By Our Special Correspondent

CHENNAI, SEPT. 7. Even as many States, particularly in the Northeastern, are inspired by the performance of Tamil Nadu in imparting computer education in schools, the first National Conference on Computer Education (NCCE) in schools will be held here on September 24 and 25. "It will showcase the best practices in the country and abroad to usher in the digital revolution and set an agenda for the future of computer education and e-learning," Vivek Harinarain, Tamil Nadu Information Technology Secretary, said here today.

He told a press conference that Ministers and Secretaries from 25 States and high-level delegations from 10 countries would participate in the conference being organised by the State Government, under the aegis of the Electronics Corporation of Tamil Nadu (ELCOT). Invitations were extended to 500 schools. Of these, 270 responded favourably so far.

The public-cum-private partnership in imparting computer education to schoolchildren evolved by the State had become a national model, he said.

90 per cent success

Almost 80 per cent of the schools in the State, where computer education was provided, were in rural areas and the success level of students touched 90 per cent, Mr. Harinarain said. The curriculum was decided by the Government while training was given by computer education providers in the private sector. He attributed the success to availability of infrastructure, involvement of personnel and effective monitoring of the programme.

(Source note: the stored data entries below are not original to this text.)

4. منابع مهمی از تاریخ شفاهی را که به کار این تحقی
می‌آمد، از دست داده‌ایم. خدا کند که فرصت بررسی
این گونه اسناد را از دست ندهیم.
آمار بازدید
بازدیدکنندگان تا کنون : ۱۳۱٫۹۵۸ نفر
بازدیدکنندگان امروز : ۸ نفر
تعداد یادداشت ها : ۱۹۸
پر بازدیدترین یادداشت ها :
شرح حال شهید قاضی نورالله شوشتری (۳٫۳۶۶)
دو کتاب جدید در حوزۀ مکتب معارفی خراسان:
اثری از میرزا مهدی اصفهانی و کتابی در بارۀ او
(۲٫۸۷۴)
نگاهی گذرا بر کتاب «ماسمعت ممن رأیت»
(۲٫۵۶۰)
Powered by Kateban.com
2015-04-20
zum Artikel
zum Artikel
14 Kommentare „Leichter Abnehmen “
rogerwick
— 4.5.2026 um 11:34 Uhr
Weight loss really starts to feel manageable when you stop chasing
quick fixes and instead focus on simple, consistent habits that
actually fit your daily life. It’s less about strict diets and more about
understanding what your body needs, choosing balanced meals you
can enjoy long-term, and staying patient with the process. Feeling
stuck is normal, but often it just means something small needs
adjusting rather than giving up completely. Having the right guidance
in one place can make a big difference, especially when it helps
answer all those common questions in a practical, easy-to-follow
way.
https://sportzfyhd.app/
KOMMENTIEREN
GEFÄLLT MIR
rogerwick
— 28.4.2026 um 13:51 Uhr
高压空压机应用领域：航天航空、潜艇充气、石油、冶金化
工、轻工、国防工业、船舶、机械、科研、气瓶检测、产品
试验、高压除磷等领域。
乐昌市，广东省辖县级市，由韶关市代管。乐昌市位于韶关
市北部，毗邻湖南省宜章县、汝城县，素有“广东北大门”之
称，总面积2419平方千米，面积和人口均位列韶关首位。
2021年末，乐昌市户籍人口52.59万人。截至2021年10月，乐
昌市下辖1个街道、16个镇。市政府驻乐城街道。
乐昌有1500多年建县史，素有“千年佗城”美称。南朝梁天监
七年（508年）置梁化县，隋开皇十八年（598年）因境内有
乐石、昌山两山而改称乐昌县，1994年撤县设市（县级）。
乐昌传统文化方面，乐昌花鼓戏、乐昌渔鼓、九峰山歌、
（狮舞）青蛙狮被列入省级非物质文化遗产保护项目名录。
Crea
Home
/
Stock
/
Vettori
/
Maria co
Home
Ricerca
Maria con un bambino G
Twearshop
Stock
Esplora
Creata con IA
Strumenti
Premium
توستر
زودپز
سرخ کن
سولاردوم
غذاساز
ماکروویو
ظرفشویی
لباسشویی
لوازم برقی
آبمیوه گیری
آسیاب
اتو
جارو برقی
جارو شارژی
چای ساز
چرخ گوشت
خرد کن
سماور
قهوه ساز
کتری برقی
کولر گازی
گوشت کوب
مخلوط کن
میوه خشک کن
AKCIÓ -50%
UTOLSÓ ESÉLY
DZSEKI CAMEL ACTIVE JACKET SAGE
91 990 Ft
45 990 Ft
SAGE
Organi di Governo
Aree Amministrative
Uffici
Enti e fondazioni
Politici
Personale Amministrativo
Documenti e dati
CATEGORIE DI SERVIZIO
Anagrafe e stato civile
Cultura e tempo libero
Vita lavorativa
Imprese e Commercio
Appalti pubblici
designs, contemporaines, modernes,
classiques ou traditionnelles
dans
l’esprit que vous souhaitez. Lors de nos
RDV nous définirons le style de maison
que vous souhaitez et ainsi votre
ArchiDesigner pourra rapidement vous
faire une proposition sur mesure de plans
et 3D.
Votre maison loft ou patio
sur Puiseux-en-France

Coinciding with the conference, a national-level essay competitions would be held for two categories of students. "Computer in my life" was the topic assigned to students from standards VIII to X and "Computer education, the future scenario" was the subject for students in standards XI and XII. Around 5,000 students would participate.

E. Balagurusamy, Vice-Chancellor, Anna University, said entries for the essay competition had started coming. One hundred evaluators would be trained to assess the papers presented by the participants. Each evaluator would handle 50 essays and select the best five. Prizes would be given for the first three best essays in both categories.

Model replicated

Sudeep Jain, Managing Director, ELCOT, said the corporation successfully completed running of computer science teaching in 1,197 government higher secondary schools for five years. The model was replicated in many States across the country.

The NCCE was part of the State's annual information and communication technology event, `CONNECT 2004,' he said.